Spirit Airlines Incorporated (NASDAQ:SAVE) recently added service to numerous locations from Dallas/Ft. Worth, Houston, Baltimore/Washington, and Philadelphia. No doubt numerous routes that the behemoths hoped wouldn’t face competition so quickly.

The company as well has no debt, placing it in rarified air in the sector. This gives the company plenty of leverage to be aggressive in gaining market share as new airplanes can be added without over leveraging the balance sheet.

Other potential market share gainers

The other two airlines likely to press forward in an aggressive manner are Alaska Air Group, Inc. (NYSE:ALK) and JetBlue Airways Corporation (NASDAQ:JBLU). Southwest Airlines Co. (NYSE:LUV) will to a minor extent, but that airline is already at $17 billion a year in revenue or near being a major.

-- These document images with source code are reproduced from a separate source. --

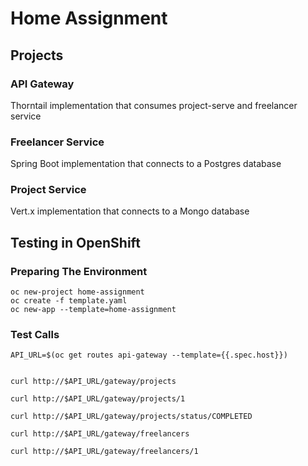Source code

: # Home Assignment

## Projects

### API Gateway
Thorntail implementation that consumes project-serve and freelancer service

### Freelancer Service
Spring Boot implementation that connects to a Postgres database

### Project Service
Vert.x implementation that connects to a Mongo database

## Testing in OpenShift

### Preparing The Environment

    oc new-project home-assignment
    oc create -f template.yaml
    oc new-app --template=home-assignment

### Test Calls

    API_URL=$(oc get routes api-gateway --template={{.spec.host}})


    curl http://$API_URL/gateway/projects

    curl http://$API_URL/gateway/projects/1

    curl http://$API_URL/gateway/projects/status/COMPLETED

    curl http://$API_URL/gateway/freelancers

    curl http://$API_URL/gateway/freelancers/1    
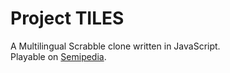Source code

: # Project TILES
A Multilingual Scrabble clone written in JavaScript.\
Playable on [Semipedia](https://semipedia.cool/chapters/semiware#project-tiles).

Alaska Air Group, Inc. (NYSE:ALK) expects to grow revenue nearly 8% this year to just over $5 billion in revenue. The company operates primarily in Alaska, Hawaii, and extensive service within the western U.S., Canada, and Mexico. Analysts expect the company to earn $5.62 in 2013 so the stock trades at roughly 10x earnings expectations with earnings growing in the 15% range. The stock has a market cap of $4.2 billion.

JetBlue Airways Corporation (NASDAQ:JBLU) expects to grow 9.4% to a revenue base of around $5.5 billion. The company operates with a focus on East Coast traffic in the U.S. with headquarters in New York. Analysts expect the company to earn $0.60 this year making the stock worth about 11x earnings. The stock though only has a market cap of $1.9 billion.